Closing wounds is just the beginning of these machines’ capabilities, however, and it may be possible to create nanobots designed to kill viruses and harmful bacteria, destroy tumor cells in a completely noninvasive way, and even clear plaque from arteries. One day it may even be possible to create nanobots capable of entering cells and repairing damage to DNA strands, preventing cancer from occurring and potentially offering the ability to repair the genes that cause genetic disorders. Perhaps the most astonishing aspect of these microscopic machines is that some scientists believe they can be created out of biodegradable materials, allowing them to be harmlessly absorbed into the body when their work is done.

It may also be possible to build nanobots that can remain in the body for long periods of time, or even replicate themselves in order to maintain a steady presence in the bloodstream. In this way, nanomachines could remain in the body indefinitely, constantly scanning for cancerous cells, viruses or toxins, destroying them as soon as they appear. If this is possible, it could create what is essentially a vaccine to whatever harmful substance the nanobots are designed to destroy.

The field of nanomedicine is growing very quickly, and the possibilities seem almost endless. The possible breakthroughs that I have described are amazing, but are still only the beginning of nanotechnology’s medical potential. Scientists have proposed everything from nanostructures that absorb free radicals in the bloodstream, helping to stop cancer from beginning in the first place, to nanomachines capable of building entire cells and thus allowing the full repair of damaged organs and removing medicine’s reliance on the body healing itself.
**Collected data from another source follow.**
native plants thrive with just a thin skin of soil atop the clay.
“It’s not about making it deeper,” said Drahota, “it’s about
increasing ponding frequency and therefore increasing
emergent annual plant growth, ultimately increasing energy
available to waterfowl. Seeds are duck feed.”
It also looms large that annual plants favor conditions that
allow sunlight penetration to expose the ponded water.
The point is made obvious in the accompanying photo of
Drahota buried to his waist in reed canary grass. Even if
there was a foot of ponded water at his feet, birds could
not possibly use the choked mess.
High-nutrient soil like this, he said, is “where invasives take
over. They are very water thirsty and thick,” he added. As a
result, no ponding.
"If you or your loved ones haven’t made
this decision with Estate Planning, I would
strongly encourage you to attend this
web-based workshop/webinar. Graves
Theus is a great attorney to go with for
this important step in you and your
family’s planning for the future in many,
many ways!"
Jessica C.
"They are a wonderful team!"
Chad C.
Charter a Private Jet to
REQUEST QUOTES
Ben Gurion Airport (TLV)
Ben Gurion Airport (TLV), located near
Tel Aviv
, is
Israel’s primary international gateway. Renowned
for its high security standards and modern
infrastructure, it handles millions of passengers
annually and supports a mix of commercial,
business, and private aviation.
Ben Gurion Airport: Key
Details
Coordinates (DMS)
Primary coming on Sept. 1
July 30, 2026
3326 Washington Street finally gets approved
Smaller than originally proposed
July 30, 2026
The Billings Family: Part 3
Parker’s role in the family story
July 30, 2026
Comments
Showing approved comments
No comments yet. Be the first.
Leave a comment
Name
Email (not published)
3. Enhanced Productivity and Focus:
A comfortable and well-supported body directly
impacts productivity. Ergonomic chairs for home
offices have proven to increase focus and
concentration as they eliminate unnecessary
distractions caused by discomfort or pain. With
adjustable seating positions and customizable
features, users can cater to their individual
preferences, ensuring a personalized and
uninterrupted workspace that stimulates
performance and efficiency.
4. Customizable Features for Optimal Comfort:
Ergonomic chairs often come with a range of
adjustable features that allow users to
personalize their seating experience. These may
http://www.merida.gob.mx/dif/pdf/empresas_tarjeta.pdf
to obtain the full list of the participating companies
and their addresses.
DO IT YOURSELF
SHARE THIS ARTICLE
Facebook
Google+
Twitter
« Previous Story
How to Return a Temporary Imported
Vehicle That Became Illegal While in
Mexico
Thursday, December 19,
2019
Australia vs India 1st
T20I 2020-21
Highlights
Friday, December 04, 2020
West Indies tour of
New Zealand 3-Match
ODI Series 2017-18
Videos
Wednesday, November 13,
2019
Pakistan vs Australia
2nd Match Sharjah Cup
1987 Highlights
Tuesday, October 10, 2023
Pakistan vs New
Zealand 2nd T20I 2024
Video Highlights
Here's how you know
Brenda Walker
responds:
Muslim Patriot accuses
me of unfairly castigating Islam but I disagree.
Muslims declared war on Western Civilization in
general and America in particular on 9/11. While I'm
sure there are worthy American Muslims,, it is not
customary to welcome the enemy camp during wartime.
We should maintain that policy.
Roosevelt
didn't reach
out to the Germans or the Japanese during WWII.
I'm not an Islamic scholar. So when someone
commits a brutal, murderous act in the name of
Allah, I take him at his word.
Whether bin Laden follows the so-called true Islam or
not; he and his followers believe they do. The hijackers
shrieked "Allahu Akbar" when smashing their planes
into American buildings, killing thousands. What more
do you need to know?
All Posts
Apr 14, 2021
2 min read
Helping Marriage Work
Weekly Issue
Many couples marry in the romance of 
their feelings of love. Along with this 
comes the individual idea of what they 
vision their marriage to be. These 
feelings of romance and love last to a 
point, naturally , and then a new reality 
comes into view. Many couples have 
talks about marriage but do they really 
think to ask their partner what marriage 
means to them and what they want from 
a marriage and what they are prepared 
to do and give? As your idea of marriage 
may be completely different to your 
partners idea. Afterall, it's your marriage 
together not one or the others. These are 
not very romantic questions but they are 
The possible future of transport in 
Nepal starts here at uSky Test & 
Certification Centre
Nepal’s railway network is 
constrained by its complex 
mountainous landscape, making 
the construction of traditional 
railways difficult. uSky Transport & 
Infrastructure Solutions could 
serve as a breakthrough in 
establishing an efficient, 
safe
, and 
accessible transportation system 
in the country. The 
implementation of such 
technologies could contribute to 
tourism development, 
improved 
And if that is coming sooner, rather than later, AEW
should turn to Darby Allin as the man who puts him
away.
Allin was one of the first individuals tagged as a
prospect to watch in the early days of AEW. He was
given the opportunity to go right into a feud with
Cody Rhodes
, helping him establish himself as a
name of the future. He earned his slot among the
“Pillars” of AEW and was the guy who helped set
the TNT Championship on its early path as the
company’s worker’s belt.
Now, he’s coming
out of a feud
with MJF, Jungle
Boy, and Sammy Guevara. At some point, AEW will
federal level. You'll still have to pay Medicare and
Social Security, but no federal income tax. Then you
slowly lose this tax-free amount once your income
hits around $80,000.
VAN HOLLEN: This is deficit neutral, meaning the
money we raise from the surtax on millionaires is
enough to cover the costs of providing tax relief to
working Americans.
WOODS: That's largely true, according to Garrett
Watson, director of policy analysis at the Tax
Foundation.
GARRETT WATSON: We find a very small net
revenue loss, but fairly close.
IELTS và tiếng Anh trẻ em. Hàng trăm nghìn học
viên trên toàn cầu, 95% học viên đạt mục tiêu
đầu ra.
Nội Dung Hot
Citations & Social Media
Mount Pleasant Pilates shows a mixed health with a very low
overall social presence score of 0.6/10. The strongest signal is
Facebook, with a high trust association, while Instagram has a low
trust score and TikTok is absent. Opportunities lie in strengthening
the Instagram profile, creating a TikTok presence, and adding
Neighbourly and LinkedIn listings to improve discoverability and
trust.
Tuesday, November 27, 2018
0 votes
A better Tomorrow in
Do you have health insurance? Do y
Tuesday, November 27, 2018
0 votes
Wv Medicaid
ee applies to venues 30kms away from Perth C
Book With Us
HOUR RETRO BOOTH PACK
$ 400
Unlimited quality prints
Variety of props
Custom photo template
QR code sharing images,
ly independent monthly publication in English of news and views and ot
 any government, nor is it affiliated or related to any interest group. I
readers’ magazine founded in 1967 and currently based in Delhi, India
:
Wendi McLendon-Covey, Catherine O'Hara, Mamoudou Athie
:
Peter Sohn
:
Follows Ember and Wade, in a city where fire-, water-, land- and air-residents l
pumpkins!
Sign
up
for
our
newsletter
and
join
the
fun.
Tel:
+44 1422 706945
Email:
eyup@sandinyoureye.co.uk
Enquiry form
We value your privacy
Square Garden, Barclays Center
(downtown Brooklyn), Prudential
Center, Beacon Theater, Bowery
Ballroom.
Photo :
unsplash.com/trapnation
As this technology becomes more advanced, it may even see the end of the conventional hospital, while a simple injection of nanomachines could be the treatment for everything from a broken bone to brain cancer.

As these amazing treatments become easier and cheaper to obtain, it may also open up avenues of treatment for people in the Third World, who have not traditionally had access to advanced medicine. As nanotechnology advances, it will hopefully create a world where safe and effective medical treatment is available for everyone, and a cure is available for illnesses from the common cold to cancer.